The recession's jobless toll is draining unemployment compensation funds in Maryland and around the nation. The Maryland Unemployment Trust Fund, drained by the state's worst unemployment rate in 26 years, has dropped from $900 million to $200 million today. The state has had to pay $24 million in weekly benefits, twice as much as usual. At that rate, the Fund won't receive enough new money to keep it solvent until tax returns are filed in April.(When the fund goes insolvent, Federal law requires that the Federal government loan the fund money so that UI benefits will continue. The state must refund the money.)

State unemployment compensation funds are separate from the general state budget, so when there is a fund shortfall, only two solutions are typically considered - either reduce benefits or raise the payroll tax on employers. Maryland has opted for the latter. The Maryland unemployment insurance tax will for employers is scheduled to increase by 267% per employee. The tax on the average employee will increase from $51 per employee to $181.

To make matters worse, the Governor has come up with a plan to make a bad situation worse. It all hinges on getting $127 million in federal stimulus funding. Of course, the fed dollars come with strings attached.

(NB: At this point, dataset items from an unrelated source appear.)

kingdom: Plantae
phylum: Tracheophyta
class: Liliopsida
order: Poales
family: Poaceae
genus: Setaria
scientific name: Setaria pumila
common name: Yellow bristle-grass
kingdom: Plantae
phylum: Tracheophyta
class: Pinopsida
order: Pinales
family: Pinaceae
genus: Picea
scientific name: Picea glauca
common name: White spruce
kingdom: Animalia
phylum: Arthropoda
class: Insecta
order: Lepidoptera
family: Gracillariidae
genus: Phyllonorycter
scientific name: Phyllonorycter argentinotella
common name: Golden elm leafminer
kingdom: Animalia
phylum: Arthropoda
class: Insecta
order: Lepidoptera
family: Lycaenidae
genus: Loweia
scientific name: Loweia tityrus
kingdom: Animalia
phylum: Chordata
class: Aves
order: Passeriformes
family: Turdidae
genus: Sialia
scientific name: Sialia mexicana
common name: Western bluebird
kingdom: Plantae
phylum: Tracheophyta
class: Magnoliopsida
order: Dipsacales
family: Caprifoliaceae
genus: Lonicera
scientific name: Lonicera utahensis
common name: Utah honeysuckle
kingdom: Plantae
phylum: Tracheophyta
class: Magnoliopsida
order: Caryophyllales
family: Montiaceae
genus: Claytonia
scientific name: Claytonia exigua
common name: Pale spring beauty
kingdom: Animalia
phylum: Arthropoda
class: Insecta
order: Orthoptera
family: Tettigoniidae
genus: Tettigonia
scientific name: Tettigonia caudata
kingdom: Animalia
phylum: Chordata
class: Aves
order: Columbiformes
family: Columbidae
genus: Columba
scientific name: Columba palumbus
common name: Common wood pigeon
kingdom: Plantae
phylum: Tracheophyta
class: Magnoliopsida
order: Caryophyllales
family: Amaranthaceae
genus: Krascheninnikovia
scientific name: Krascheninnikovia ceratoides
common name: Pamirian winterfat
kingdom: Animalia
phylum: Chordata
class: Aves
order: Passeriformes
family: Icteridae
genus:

In order to get the money, Maryland employers would be required to report employees' unemployment eligibility in a way designed to increase the number of individuals eligible for unemployment insurance benefits. And the state would have to double to a full year unemployment insurance for unemployed Marylanders who are enrolled in training programs and provide additional unemployment benefits to some part-time workers (this measure was enacted last Session). As if that's not bad enough, these changes will cost an extra $20 million annually.

Business is nearly unanimous in rejecting O'Malley's plan. I don't blame them. The plan represents the worst type of expediency in government policy. For $127 million of short-term relief, the State must adopt a permanent and more expensive expansion its unemployment system. The cost of the permanent, more expensive expansion of the system will be borne by business owners, making Maryland's rough treatment of business nearly legendary (Forbes Magazine has rated Maryland eighth from the bottom of the fifty states in regard to business climate.)

I will do all I can to defeat this proposal.